The breastplate was for protecting the chest, ie, the vital organs, particularly the heart, so righteousness is ‘vitally’ important. (Note: in 1Th 5:8 the breastplate is used as a metaphor for faith and love instead, and therefore they are equally vital.)
The word in verse 15 translated as ‘readiness’ in many translations, actually means ‘a firm footing,’ as in Psalm 89:14 in the Septuagint (see Vine’s Expository Dictionary of New Testament Words), which works far better for the personal combat metaphor Paul is using. The gospel of peace will allow us to keep our balance and remain standing—if we are fully instructed in the gospel of peace, always ready to share it, and living it out, it will be for us the firm ground we need to stand on while we defiantly resist the deceptions of the enemy.
The word for shield (verse 16) is the full body shield of the Roman soldiers which was designed to cover the entire man, and even, when overlapped with others, to form an impenetrable ‘roof’ over the heads of the advancing troops. As a result, I am certain the “over all” refers to the way the shield is held, not to the ‘above all’ that many translations have. It is also the way faith works in skirmishes with the enemy: stopping the lies and accusations dead and thus working just as much for the benefit of the entire assembly as for each individual believer.
I’m not quite sure how a shield would ever do more than just stop an arrow or dart from the enemy, so to ‘extinguish’ a burning arrow seems to take the metaphor a little far (unless the Roman soldiers actually soaked their shields before battle for exactly this purpose), though faith is clearly up to the job.
The helmet will protect our heads: our thoughts, moods, attitudes, and so on, so salvation, as a spiritual and personal fact, should do the same. The head is an important area as this is where the enemy has long worked in us and he knows if he can beat us there he can vanquish us with depression or self-pity or deception. This is why Jesus utterly routed the enemy at Golgotha—‘the place of the skull.’

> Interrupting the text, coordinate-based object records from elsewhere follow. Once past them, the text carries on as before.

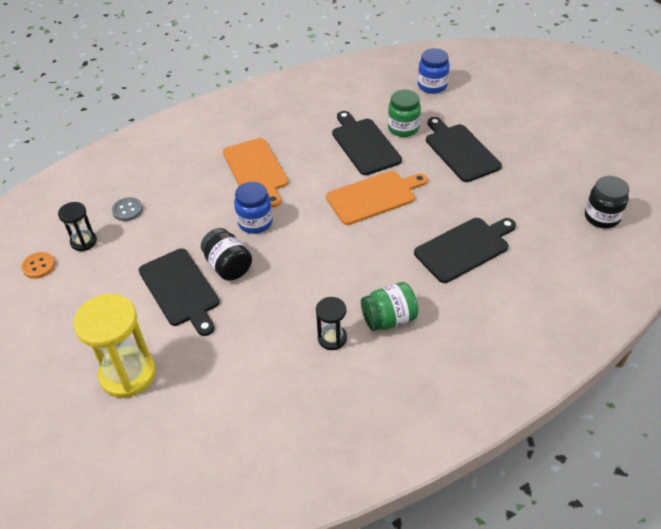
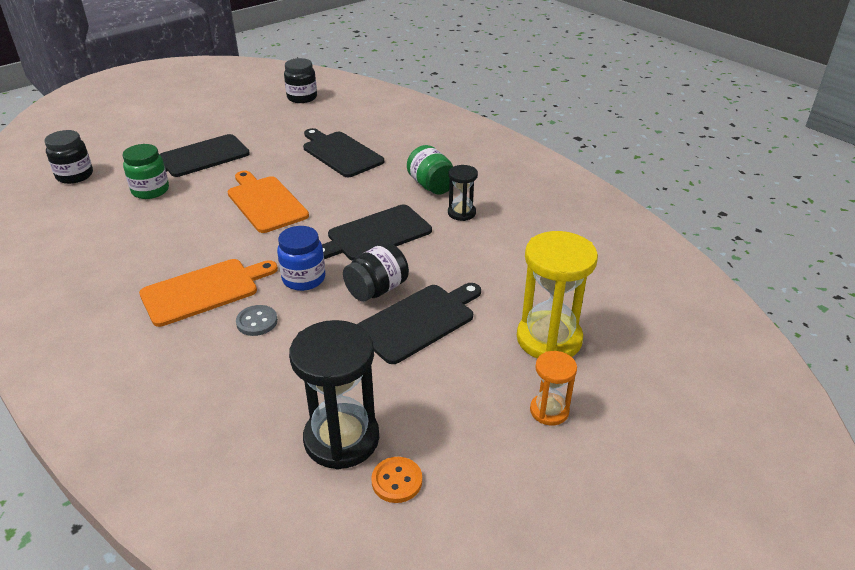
camera: 100 degrees left, 10 degrees down
(55, 357) = (549, 411): none -> orange hourglass
(83, 242) = (341, 439): black hourglass -> black hourglass, size x1.87
(127, 210) = (274, 404): grey button -> grey button (257, 322)
(364, 144) = (173, 214): black cutting board -> black cutting board (375, 234)
(432, 86) = (75, 176): blue jar -> black jar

In many translations the phrase used in verse 17 is “the word of God,” which implies that it means just the Bible. If that were correct, Paul would have used the Greek word ‘logos,’ but the word he used is ‘rhēma’ which means ‘that which is spoken by a living voice,’ so it is referring to the prompting of the Holy Spirit just as much as to the ‘living word of God,’ which is living because it is illuminated and revealed by the Holy Spirit. So He may or may not directly quote the Bible, and as a consequence, I have used “words” in the plural as the best compromise, as it comfortably includes biblical wording, ie, quoting scripture in the face of temptation as Jesus did in the wilderness, but would also include anything given spontaneously by the Holy Spirit.
The role of prayer
18 and pray in the Spirit on every occasion with all sorts of prayers and petitions, staying alert in order to pray purposefully and tenaciously for all the saints. (MCV)
This prayer is the core of the battle we face: this is how we fight—in the Spirit, in persistent prayer. The part about staying alert means watching over each other so that we will always know when our supporting prayer is necessary. This implies living together and sharing our lives to such an extent that we are clearly aware of each other’s needs and attitudes, hopes and fears, weaknesses and failings, and so on. As a result, if the enemy tricks or attacks a brother or sister, those who are nearest will immediately be aware of the problem and what to pray about, so they will pray in the Spirit, relying on Him to direct their prayers to best effect, and thus bring release, forgiveness and restoration.